Namun, senyuman itu perlahan sirna saat seseorang yang tak diinginkan masuk ke dalam ruangan dan menatap pria muda itu dengan tatapan aneh. Matanya berfokus pada plastik hitam dan tongkat di tangannya.
"I-itu apa?" tunjuknya. Pria muda itu memamerkan plastik hitam itu dan menggoyangkannya tepat di depan wajah si tamu tak diundang itu.
"Ini? Hanya sebuah nyawa yang tak berguna. Untung saja dia mati di tanganku," ucap pria muda itu sambil berjalan gagah meninggalkan si tamu.
"Maksudmu, itu adalah-" orang itu memekik. Pria muda itu berbalik dan menaruh telunjuknya di bibir.
"Diam, atau kau jadi korban selanjutnya."
Pria muda itu pergi meninggalkan ruangan dengan siulan merdu dari bibirnya. Terlihat tak ada beban sama sekali bahkan sempat menoleh dan mengedipkan matanya pada tamu yang masih berdiri di dalam ruangan. Tamu itu bergidik ngeri melihat si pria muda, rasanya ingin sekali melemparkan bogeman ke arah wajahnya.
"Siapa orang itu?" gumam si tamu.
***
"Seharusnya ruangan tempat aku bekerja dibersihkan serta disterilkan dari hama pengganggu. Bagaimana jadinya jika ruangan itu terdapat hewan pengerat yang bisa menghancurkan ruangan?" ujar Hutama, pria tampan yang baru saja menduduki jabatan sebagai manajer sebuah hotel terkenal di kota Bandung.
Dengan santainya ia duduk di atas kursi kebesarannya sambil menyeruput nikmatnya secangkir kopi hitam dengan gula cair yang rasanya cukup manis untuk sebuah kopi.
Di depannya ada dua orang bawahannya yang sudah ia percayai membantunya selama bekerja di hotel mewah tersebut. Keduanya cukup mumpuni sebagai seorang bawahan dengan titel sarjana perhotelan dan pariwisata. Apalagi, keduanya mempunyai pengalaman melayani manajer dengan banyak mau seperti dirinya.
"Pak, kami selalu berusaha merapikan ruangan dan membasmi hama. Apakah bapak melihatnya sendiri atau-"
"Kamu pikir saya pembual?" manajer muda itu menggebrak meja hingga kedua bawahannya kaget. Satu orang hampir saja terjungkal ke belakang jika tidak dibantu oleh temannya.
"T-tidak pak. Bapak orang yang baik hati, ramah dan tidak sombong. Hari ini, jadwal bapak untuk keliling hotel dan beramah tamah dengan para staf."

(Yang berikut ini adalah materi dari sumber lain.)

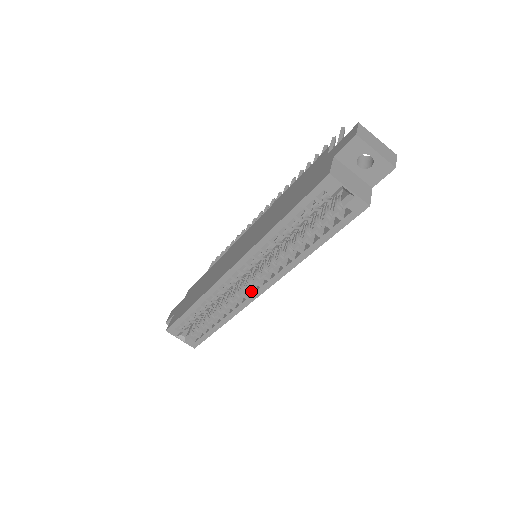
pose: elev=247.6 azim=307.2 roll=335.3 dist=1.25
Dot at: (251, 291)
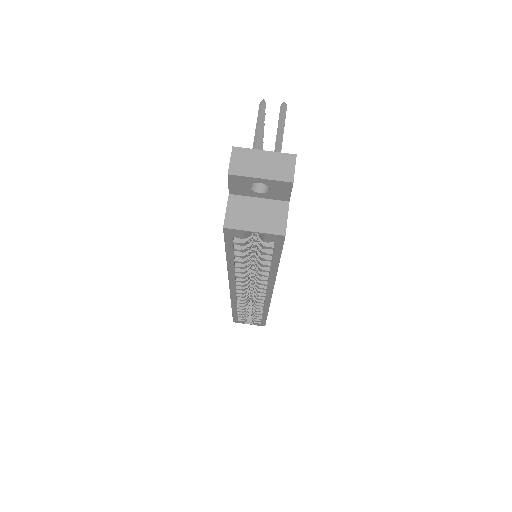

"Ya sudah. Siapkan semuanya."
Kedua bawahan si manajer mengusap dadanya dan bernapas lega. Manajer dengan sikapnya yang aneh bukan sekali ini berulah. Beberapa tahun lalu bahkan ada yang lebih parah. Manajer muda ini belum ada setengahnya.
Jadwal berkeliling memang sudah jadi agenda wajib bagi seorang manajer hotel. Tujuannya adalah untuk mengetahui seberapa layaknya pelayanan hotel dan meneliti setiap bagiannya, apakah ada yang rusak atau tidak.

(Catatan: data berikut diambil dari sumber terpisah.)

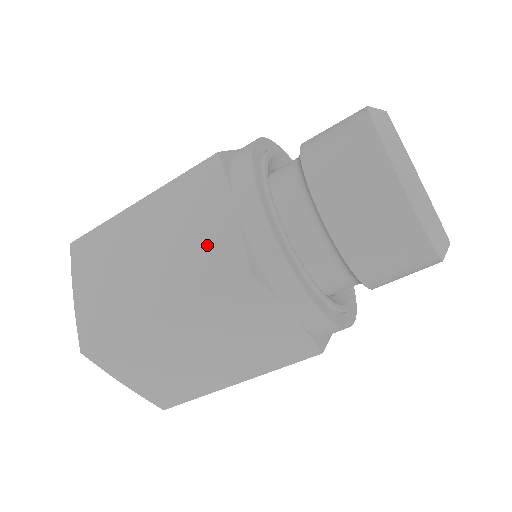
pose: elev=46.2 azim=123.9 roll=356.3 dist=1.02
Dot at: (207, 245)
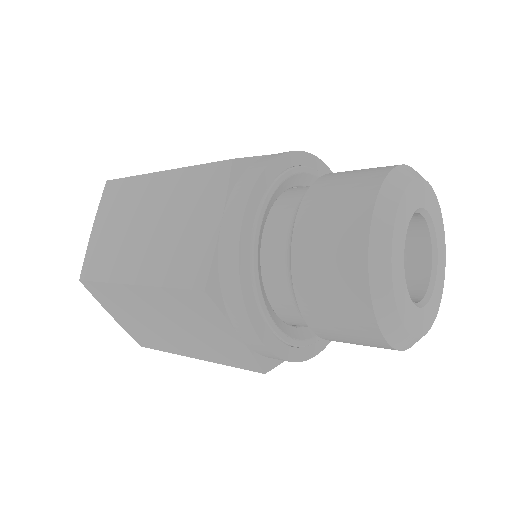
Dot at: (221, 345)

Pertama-tama, manajer muda itu masuk ke ruangan dapur dingin pastry. Ruangan putih bersih dengan wangi aroma kue dan coklat serta roti yang baru saja dipanggang membuat indera penciuman manajer itu melebar.
Dinginnya ruangan coklat akhirnya bisa meredakan keanehan sang manajer. Ia hanya berdiri diam tanpa kata dengan tangan dilipat ke belakang ditambah senyum lebar nan menawan miliknya. Sangat tampan.
"Pak manajer, perkenalkan ini adalah kepala pastry disini. Namanya chef Surya. Nah, chef Surya ini manajer baru kita namanya pak-"
"Bramantyo. Panggil saja Tyo." manajer muda itu mengulurkan tangannya dan memperkenalkan dirinya sendiri. Chef Surya yang tadi menerima uluran tangan tersebut hanya mengangguk ringan.
"Silakan melihat-lihat ruangannya. Kebetulan hari ini sedang ada wedding di lantai bawah dekat ballroom utama," ujar chef Surya mencoba beramah tamah. Tyo menaikkan dua alisnya. Ia menoleh ke belakang dan bertanya dengan dagunya yang terangkat pada kedua bawahannya.
"Pak manajer mau kesana untuk melihat-lihat?" tanya salah satu dari bawahan Tyo.
"Iya dong. Ayo kesana."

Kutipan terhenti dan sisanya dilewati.